Sixty-five years ago, in 1951, the FEE staff suddenly grew by three with the hiring of one young lady named Bettina Bien Greaves. At least it seemed that way for the next 50 years, during which she served tirelessly as a member of FEE's full-time staff and then as a governing trustee.
Not even FEE’s late founder, Leonard E. Read, beats Bettina’s record for longevity in service to the Foundation for Economic Education.
After graduation from Wheaton College in Massachusetts, Bettina worked for a time as a secretary. She deployed her shorthand and typing skills during World War II in the mountains of Bolivia, and then in Vienna, working for the US government’s Foreign Economic Administration.
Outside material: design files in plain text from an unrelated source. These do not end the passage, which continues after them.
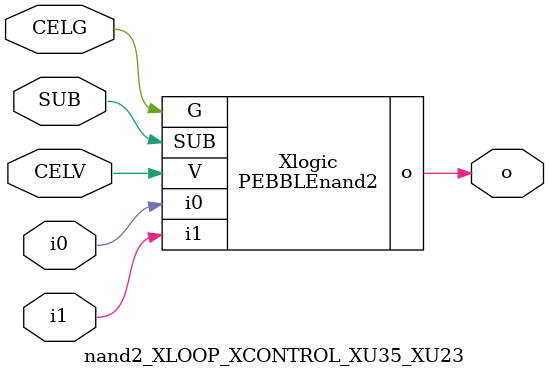
<source format=v>



module PEBBLEnand2 ( o, G, SUB, V, i0, i1 );

  input i0;
  input V;
  input i1;
  input G;
  output o;
  input SUB;
endmodule

//Celera Confidential Do Not Copy nand2_XLOOP_XCONTROL_XU35_XU23
//Celera Confidential Symbol Generator
//5V NAND2
module nand2_XLOOP_XCONTROL_XU35_XU23 (CELV,CELG,i0,i1,o,SUB);
input CELV;
input CELG;
input i0;
input i1;
input SUB;
output o;

//Celera Confidential Do Not Copy nand2
PEBBLEnand2 Xlogic(
.V (CELV),
.i0 (i0),
.i1 (i1),
.o (o),
.SUB (SUB),
.G (CELG)
);
//,diesize,PEBBLEnand2

//Celera Confidential Do Not Copy Module End
//Celera Schematic Generator
endmodule

</source>
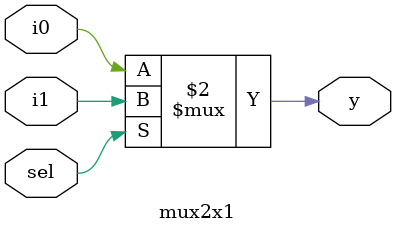
<source format=v>
module mux2x1(i0, i1, sel, y);
	input i0, i1, sel;
	output y; // reg is not required here because assign is also "continuous" assignment
			  // even wire is not required because by default every variable is a wire
	
	// Dataflow implementation of mux2x1
	assign y = (sel == 1) ? i1: i0; // Whenever you use assign it is called data flow type of implementation
	// assign y = (i0 & ~sel) | (i1 & sel);
	
endmodule
</source>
One of the first American civilian women in Austria after V-E Day, she remained there for a year to witness the start of Europe’s post-war revival. As Jim Powell explained in a tribute to her on the occasion of her 80th birthday in 1997, she and her late husband Percy attended seminars by Austrian economist Ludwig von Mises for twenty years. She “made herself into the world’s foremost Mises authority,” says Powell.
Bettina and Jim Powell.
Bettina resides now in Hickory, North Carolina, and stays in touch with us at FEE. She is recuperating currently from a recent fall and looking forward to celebrating her 99th birthday in July. “I read the Freeman regularly,” she noted a letter to me this January.
In honor of the 65th anniversary of her joining the staff, we are pleased to post a special page highlighting some of Bettina’s best articles for the Freeman. Topics range from her recollections of Mises, Henry Hazlitt, and Leonard Read to inflation, the New Deal, and the gold standard.
Thank you, Bettina, for your lifetime of dedication to free markets and to FEE, and early best wishes for your 99th. We wish you many more!
Left to right: Hans Sennholz, Bettina, and Ron Manners.